A esa velocidad vi la luz
estallar en mil pedazos.
Entre las constelaciones
eléctricas de la conciencia,
una luz me quemaba los huesos.
Vi a los niños heridos de dios,
clavados con un puñal a una roca
donde sangraban como animales testarudos.
Traté de conjurar ese dolor, pero fue en vano.
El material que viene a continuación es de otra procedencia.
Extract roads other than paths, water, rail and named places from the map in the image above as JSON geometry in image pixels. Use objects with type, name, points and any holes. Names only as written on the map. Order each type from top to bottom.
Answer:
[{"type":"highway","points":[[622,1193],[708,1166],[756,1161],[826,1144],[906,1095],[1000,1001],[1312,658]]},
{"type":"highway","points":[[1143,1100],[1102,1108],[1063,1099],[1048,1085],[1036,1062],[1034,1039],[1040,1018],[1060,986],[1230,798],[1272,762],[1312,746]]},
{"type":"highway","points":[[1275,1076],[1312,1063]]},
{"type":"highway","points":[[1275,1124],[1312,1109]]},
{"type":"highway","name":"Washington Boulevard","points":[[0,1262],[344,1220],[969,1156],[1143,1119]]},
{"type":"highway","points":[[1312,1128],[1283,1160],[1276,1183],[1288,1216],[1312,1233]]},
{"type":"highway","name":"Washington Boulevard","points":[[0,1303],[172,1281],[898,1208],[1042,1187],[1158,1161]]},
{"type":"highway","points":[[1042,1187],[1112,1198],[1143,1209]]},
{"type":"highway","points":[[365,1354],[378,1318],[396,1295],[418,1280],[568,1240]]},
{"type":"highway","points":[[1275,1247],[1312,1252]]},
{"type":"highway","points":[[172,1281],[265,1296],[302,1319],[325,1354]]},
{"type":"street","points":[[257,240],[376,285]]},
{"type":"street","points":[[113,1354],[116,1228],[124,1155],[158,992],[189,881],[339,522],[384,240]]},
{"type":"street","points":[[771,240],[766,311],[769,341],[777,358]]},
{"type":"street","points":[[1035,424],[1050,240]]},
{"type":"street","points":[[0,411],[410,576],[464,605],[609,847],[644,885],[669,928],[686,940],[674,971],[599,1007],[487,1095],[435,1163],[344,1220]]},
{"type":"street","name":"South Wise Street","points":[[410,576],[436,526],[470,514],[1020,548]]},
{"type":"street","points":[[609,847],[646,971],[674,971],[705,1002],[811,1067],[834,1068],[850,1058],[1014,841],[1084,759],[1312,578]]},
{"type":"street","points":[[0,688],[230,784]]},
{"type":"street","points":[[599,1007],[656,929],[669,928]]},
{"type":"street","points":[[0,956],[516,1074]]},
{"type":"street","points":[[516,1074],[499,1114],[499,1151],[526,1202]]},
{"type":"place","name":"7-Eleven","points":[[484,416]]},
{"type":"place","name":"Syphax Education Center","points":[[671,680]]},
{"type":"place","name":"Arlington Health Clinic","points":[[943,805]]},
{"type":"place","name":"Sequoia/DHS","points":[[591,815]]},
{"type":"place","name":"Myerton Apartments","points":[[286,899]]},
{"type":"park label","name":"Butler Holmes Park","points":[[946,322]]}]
“¿Qué cojones fue todo eso?”, dije.
X-504 no pronunció una palabra.
En el borde del acantilado
sopla un aire cortante y helado
que te parte la cara.
Sobre una delgada capa de hielo
alguien escribe una palabra que no existe.
*Fotografía de Carolina Rueda. Buenos Aires, 2024.
Marcelo Rioseco (Concepción, 1967). Poeta chileno americano. En 1994, su libro Ludovicos o la aristocracia del universo (1995) ganó el Premio de Poesía “Revista de Libros,” otorgado por el Diario El Mercurio en Santiago de Chile. A lo largo de su carrera literaria, ha publicado los libros de poesía: Espejo de enemigos (2010), 2323 Stratford Ave. (2012) y La vida doméstica (2016), este último galardonado con el “Premio Academia” otorgado por la Academia Chilena de la Lengua al mejor libro del año. Su libro de poesía, Olivia en los suburbios (2020), fue publicado en España por la editorial Valparaíso Ediciones. En 2024 publicó Midori & 18-O y una antología de poesía titulada Poesía Selecta con la editorial venezolana La Castalia.
Entre los años 2000 y 2002 fue editor del periódico de poesía en serie, Noreste. La vida peligrosa. Ha conducido programas de radio en Chile y Estados Unidos. Actualmente, Marcelo Rioseco es el Editor General de la revista de literatura latinoamericana Latin American Literature Today (LALT), publicada tanto en inglés como en español por la Universidad de Oklahoma en Estados Unidos. En 2021, LALT recibió el “Whiting Literary Magazine Prize” como la mejor revista de literatura digital del año en Estados Unidos.